Cascading is an open-source application framework getting the attention of Twitter, Etsy, AirBnB and big data analytics companies such as EMC Greemplum and Map R. The popularity stems from its ability to abstract the complexities of MapReduce and making Hadoop clusters easier to manage.

Today Concurrent announced Cascading 2.0, an ennterprise-grade development platform designed for Java developers to build big data applications on top of Hadoop.

The complexity of MapReduce makes the process of deploying big data apps a time consuming endeavor with multiple opportunities for error. With Cascading 2.0, data scientists and developers use high-level scripting languages and open APIs to process, integrate and schedule on complex Hadoop clusters.

Cascading reminds me a bit of platforms such as Yahoo! Pipes that aggregates RSS feeds, Web pages and other data sources. It pipes that data into Web-based applications that publish information to the Web.

Cascading follows similar principles. According to Wikipedia, Cascading users create descriptions of processes that often consist of business logic. Data is captured from different sources and run through pipes that use algorithms to process the data. Pipes are built independently from the data they will process. Once tied to the data sources and “sinks,” the user can create flows that may be grouped inta a “cascade.” These cascades run through a process scheduler so the clusters can be easier managed.

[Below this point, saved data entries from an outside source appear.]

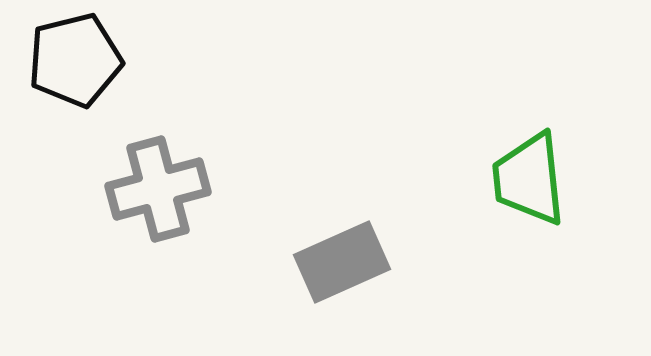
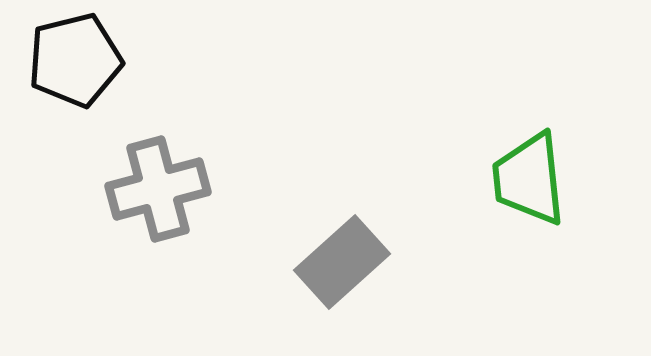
gray rectangle: rotated 18 degrees counterclockwise
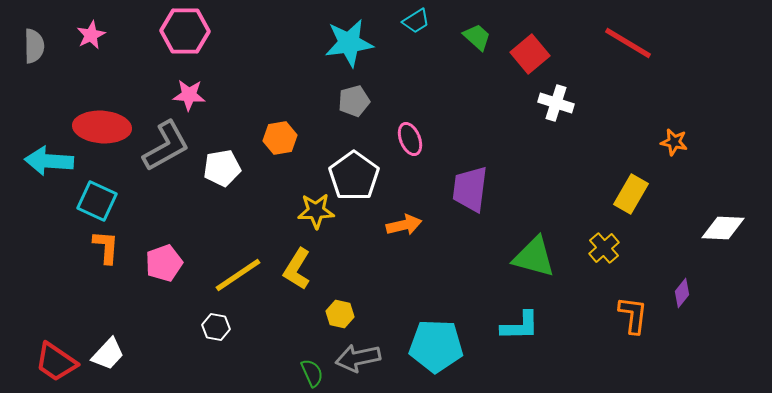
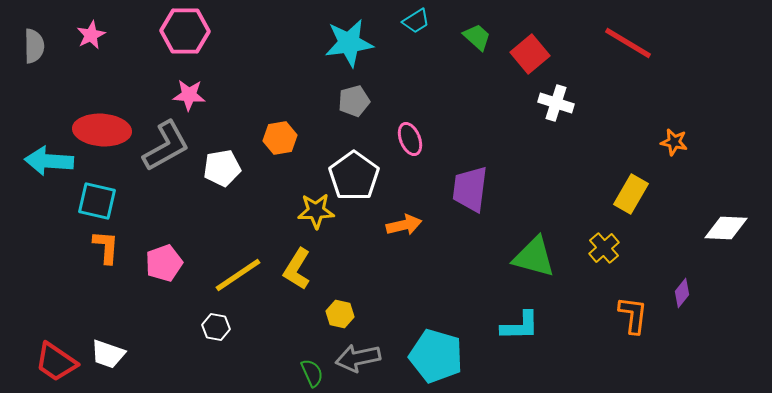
red ellipse at (102, 127): moved 3 px down
cyan square at (97, 201): rotated 12 degrees counterclockwise
white diamond at (723, 228): moved 3 px right
cyan pentagon at (436, 346): moved 10 px down; rotated 14 degrees clockwise
white trapezoid at (108, 354): rotated 66 degrees clockwise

Developers program on JVM-based languages and do not need to learn MapReduce. That in itslef can makes it far easier to deploy big data apps.

As a result, Cascading 2.0 is getting more attention from companies like EMC that are investing heavily in big data. EMC Greenplum is diistributing Cascading as part of its  Greenplum MR distribution, and plan to increase integration and support with other offerings in the future.